■ **Task statement**:
Pick out every line of the listing below that contains the string "lowest", treating uppercase and lowercase as different.

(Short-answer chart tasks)

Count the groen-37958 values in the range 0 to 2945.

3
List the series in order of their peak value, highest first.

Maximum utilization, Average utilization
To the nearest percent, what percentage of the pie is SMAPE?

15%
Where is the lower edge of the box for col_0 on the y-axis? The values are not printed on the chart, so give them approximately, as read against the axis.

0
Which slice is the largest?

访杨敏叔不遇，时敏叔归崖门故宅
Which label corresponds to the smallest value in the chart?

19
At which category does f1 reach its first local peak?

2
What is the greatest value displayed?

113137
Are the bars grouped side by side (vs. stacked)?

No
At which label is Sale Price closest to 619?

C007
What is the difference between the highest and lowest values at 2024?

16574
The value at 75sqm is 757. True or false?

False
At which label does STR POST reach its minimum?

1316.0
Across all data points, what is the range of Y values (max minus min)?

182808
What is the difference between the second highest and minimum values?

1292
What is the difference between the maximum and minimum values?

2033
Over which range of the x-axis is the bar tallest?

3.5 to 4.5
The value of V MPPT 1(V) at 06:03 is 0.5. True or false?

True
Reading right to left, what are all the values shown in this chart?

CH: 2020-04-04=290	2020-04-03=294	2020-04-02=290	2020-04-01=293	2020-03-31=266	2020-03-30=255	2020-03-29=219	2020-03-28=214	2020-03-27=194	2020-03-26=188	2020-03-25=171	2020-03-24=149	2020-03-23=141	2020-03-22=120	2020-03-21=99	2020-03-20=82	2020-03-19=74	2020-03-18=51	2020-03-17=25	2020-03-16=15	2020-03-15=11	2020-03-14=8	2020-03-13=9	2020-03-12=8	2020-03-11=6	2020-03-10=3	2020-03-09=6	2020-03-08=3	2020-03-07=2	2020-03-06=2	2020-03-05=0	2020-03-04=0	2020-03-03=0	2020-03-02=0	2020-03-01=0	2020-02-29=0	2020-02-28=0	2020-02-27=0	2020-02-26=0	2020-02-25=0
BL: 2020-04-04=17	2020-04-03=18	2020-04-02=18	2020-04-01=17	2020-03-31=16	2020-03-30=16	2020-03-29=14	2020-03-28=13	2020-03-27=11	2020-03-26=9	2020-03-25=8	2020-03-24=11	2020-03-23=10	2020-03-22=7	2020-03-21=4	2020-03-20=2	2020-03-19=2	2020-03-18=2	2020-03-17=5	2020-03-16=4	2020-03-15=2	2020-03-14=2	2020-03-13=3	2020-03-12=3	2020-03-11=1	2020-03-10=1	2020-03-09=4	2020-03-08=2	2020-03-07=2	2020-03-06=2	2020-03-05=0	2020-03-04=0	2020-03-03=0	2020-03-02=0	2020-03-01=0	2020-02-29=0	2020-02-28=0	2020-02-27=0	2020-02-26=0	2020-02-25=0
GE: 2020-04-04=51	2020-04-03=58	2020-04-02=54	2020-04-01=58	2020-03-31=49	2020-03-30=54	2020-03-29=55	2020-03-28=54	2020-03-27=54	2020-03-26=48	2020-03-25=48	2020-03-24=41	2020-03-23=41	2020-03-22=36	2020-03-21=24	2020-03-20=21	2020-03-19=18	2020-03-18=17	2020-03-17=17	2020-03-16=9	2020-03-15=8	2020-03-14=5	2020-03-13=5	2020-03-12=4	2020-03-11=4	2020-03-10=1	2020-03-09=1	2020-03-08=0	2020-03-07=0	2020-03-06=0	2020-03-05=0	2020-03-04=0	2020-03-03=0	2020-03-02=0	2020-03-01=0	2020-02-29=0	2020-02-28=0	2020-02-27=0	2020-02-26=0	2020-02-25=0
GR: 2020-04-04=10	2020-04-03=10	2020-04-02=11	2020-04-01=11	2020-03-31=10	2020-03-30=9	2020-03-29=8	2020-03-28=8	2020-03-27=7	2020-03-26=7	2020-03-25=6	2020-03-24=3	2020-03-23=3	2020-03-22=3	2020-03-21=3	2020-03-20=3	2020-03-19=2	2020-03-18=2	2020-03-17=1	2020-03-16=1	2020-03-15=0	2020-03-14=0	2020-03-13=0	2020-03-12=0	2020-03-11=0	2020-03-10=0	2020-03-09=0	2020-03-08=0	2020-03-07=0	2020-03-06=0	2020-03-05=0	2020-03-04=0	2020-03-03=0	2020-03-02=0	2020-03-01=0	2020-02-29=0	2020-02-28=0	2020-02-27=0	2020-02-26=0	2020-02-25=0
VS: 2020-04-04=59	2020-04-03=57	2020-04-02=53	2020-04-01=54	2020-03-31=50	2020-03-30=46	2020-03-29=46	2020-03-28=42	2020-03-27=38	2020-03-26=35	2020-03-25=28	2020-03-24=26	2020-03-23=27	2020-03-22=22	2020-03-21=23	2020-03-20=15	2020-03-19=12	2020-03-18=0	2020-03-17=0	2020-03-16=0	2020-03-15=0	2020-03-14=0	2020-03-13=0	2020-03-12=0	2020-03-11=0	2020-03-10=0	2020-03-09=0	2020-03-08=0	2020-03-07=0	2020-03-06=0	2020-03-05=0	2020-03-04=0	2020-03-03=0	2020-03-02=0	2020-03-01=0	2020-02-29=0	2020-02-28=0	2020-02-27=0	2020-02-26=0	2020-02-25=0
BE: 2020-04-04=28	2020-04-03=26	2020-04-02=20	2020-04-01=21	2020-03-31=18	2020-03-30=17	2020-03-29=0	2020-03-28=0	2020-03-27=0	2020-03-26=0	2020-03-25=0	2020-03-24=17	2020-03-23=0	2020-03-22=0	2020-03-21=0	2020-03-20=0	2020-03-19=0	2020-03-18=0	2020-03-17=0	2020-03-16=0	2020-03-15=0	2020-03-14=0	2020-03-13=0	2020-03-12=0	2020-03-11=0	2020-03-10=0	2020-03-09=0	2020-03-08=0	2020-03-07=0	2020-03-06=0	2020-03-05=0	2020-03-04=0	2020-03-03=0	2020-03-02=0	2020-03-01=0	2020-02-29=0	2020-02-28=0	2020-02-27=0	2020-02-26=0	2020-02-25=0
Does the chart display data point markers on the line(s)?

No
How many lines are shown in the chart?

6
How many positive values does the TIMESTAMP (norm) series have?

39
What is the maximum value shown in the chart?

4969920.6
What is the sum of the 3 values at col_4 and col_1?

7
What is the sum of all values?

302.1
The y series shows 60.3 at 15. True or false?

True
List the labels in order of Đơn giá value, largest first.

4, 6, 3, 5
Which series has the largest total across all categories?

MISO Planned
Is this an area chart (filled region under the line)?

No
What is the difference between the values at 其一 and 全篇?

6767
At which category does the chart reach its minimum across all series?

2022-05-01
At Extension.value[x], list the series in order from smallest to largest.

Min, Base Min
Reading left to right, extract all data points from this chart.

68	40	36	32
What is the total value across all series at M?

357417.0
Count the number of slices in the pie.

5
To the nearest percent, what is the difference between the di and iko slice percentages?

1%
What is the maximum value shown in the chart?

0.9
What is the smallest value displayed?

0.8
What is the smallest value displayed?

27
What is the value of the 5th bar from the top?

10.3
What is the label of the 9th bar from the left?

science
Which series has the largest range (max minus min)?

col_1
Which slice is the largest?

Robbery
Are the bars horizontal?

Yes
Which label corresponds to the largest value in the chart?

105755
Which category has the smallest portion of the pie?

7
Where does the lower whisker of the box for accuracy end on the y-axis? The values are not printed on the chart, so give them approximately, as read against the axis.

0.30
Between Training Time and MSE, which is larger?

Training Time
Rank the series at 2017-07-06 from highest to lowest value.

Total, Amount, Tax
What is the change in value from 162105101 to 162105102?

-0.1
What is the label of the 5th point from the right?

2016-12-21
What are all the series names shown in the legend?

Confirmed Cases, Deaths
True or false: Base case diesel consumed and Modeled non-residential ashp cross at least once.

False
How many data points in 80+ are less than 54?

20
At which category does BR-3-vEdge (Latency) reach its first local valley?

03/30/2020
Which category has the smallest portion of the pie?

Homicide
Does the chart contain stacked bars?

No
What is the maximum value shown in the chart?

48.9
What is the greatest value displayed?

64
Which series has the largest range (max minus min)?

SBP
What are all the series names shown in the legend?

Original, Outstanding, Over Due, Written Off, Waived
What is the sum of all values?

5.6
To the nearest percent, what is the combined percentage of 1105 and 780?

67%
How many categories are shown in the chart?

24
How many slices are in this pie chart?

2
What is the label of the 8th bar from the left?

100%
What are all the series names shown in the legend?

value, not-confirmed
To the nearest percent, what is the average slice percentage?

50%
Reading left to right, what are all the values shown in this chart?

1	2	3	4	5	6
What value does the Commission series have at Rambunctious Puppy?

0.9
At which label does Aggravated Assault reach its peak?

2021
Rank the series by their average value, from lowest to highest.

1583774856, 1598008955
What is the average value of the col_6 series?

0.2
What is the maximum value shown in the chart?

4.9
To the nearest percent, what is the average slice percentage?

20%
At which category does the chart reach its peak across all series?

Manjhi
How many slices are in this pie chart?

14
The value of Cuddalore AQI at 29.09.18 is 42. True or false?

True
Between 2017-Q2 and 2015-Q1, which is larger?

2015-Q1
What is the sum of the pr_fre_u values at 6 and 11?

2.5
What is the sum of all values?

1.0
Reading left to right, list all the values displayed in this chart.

■ **Answer to this exercise**:
What is the difference between the highest and lowest values at 2024?
Rank the series at 2017-07-06 from highest to lowest value.
Rank the series by their average value, from lowest to highest.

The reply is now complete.